[<prev] [next>] [<thread-prev] [thread-next>] [day] [month] [year] [list]
Message-ID: <2393b7ba-2f58-421d-ef9b-a6ccd3804907@solarflare.com>
Date: Mon, 18 Nov 2019 16:15:47 +0000
From: Edward Cree <ecree@...arflare.com>
To: Paolo Abeni <pabeni@...hat.com>, <netdev@...r.kernel.org>
CC: "David S. Miller" <davem@...emloft.net>,
Willem de Bruijn <willemdebruijn.kernel@...il.com>
Subject: Re: [PATCH net-next 2/2] ipv4: use dst hint for ipv4 list receive
On 16/11/2019 09:14, Paolo Abeni wrote:
> This is alike the previous change, with some additional ipv4 specific
> quirk.
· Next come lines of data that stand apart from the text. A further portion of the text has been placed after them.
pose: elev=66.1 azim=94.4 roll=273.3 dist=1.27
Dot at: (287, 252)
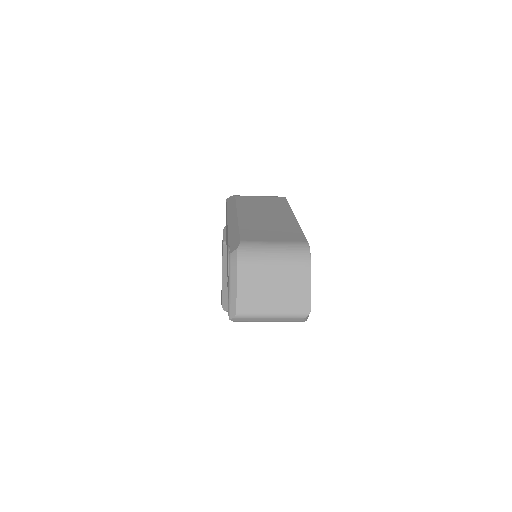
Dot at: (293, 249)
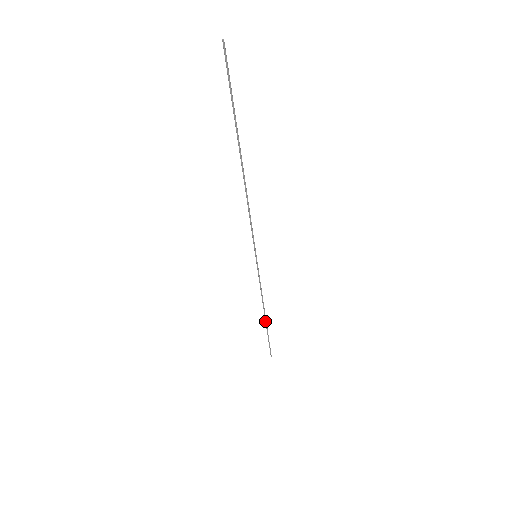
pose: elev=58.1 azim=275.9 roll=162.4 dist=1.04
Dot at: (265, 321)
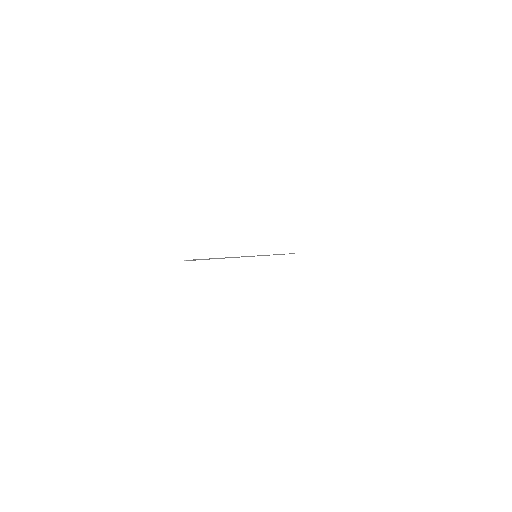
Dot at: occluded
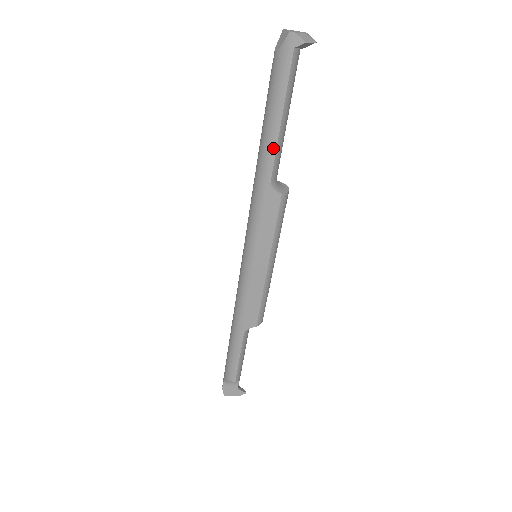
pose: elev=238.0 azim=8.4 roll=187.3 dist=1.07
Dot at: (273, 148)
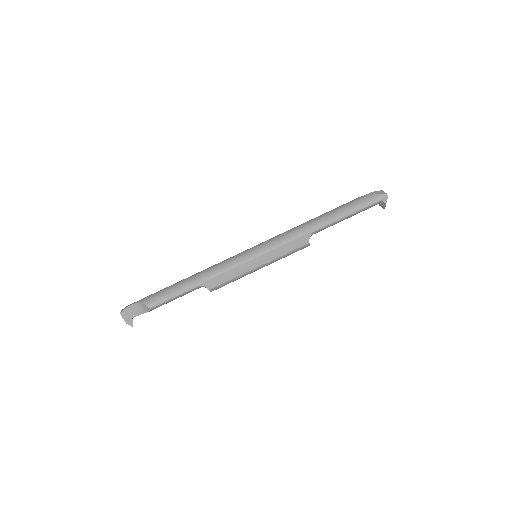
Dot at: (332, 222)
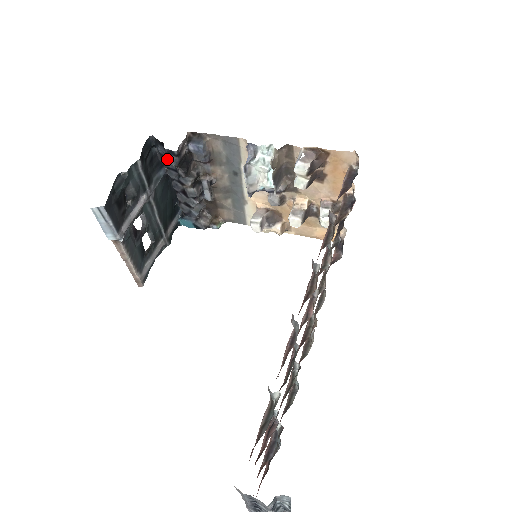
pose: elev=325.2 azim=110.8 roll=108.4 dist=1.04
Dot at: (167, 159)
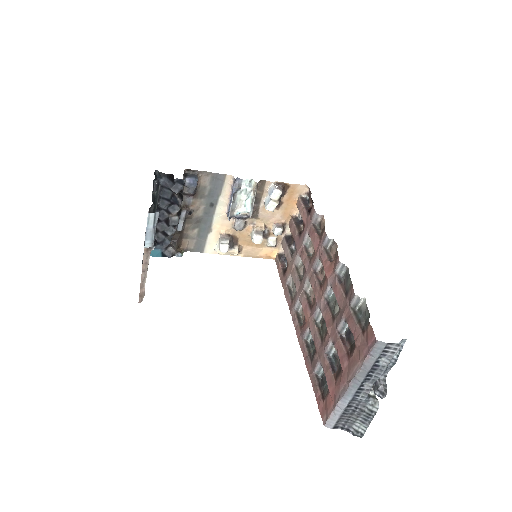
Dot at: (172, 188)
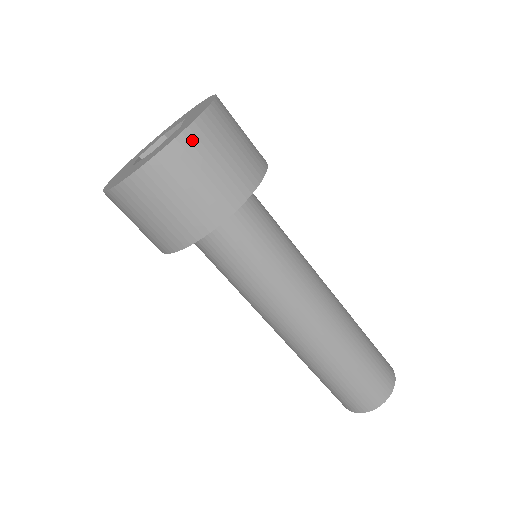
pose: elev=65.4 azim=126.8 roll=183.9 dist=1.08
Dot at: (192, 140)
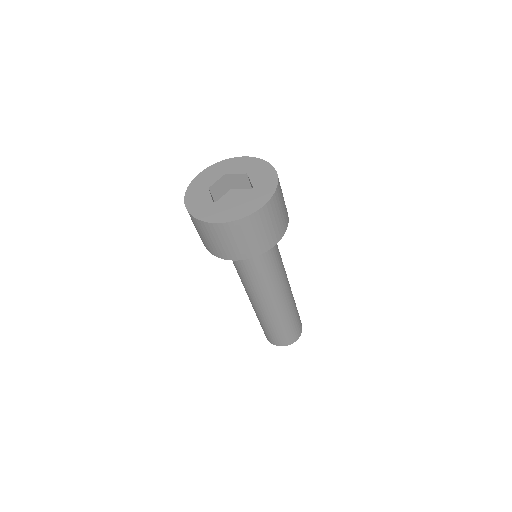
Dot at: (269, 208)
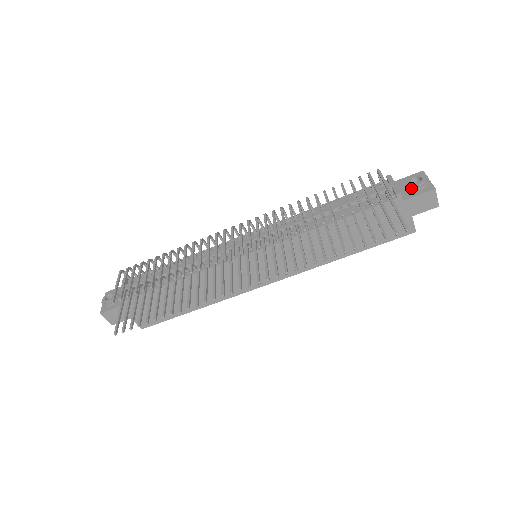
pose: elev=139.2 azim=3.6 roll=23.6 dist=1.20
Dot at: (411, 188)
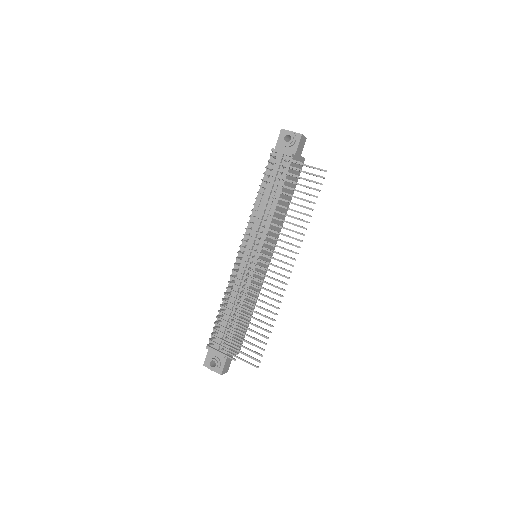
Dot at: (291, 145)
Even when using the route hint we still have to do perform
> additional per packet checks about source address validity: a new
> helper is added to wrap them.
>
> Moreover, the ipv4 route lookup, even in the absence of policy routing,
> may depend on pkts ToS, so we cache that values, too.
>
> Explicitly avoid hints for local broadcast: this simplify the code
> and broadcasts are slower path anyway.
>
> UDP flood performances vs recvmmsg() receiver:
>
> vanilla patched delta
> Kpps Kpps %
> 1683 1833 +8
>
> In the worst case scenario - each packet has a different
> destination address - the performance delta is within noise
> range.
>
> Signed-off-by: Paolo Abeni <pabeni@...hat.com>
> ---
> include/net/route.h | 11 +++++++++++
> net/ipv4/ip_input.c | 29 ++++++++++++++++++++++++-----
> net/ipv4/route.c | 38 ++++++++++++++++++++++++++++++++++++++
> 3 files changed, 73 insertions(+), 5 deletions(-)
>
> diff --git a/include/net/route.h b/include/net/route.h
> index 6c516840380d..f7a8a52318cd 100644
> --- a/include/net/route.h
> +++ b/include/net/route.h
> @@ -185,6 +185,17 @@ int ip_route_input_rcu(struct sk_buff *skb, __be32 dst, __be32 src,
> u8 tos, struct net_device *devin,
> struct fib_result *res);
>
> +struct ip_route_input_hint {
> + unsigned long refdst;
> + __be32 daddr;
> + char tos;
Why isn't this a u8?
> + bool local;
> +};
> +
> +int ip_route_use_hint(struct sk_buff *skb, __be32 dst, __be32 src,
> + u8 tos, struct net_device *devin,
> + struct ip_route_input_hint *hint);
> +
> static inline int ip_route_input(struct sk_buff *skb, __be32 dst, __be32 src,
> u8 tos, struct net_device *devin)
> {
> diff --git a/net/ipv4/ip_input.c b/net/ipv4/ip_input.c
> index 24a95126e698..78fd60bf1c8a 100644
> --- a/net/ipv4/ip_input.c
> +++ b/net/ipv4/ip_input.c
> @@ -305,7 +305,8 @@ static inline bool ip_rcv_options(struct sk_buff *skb, struct net_device *dev)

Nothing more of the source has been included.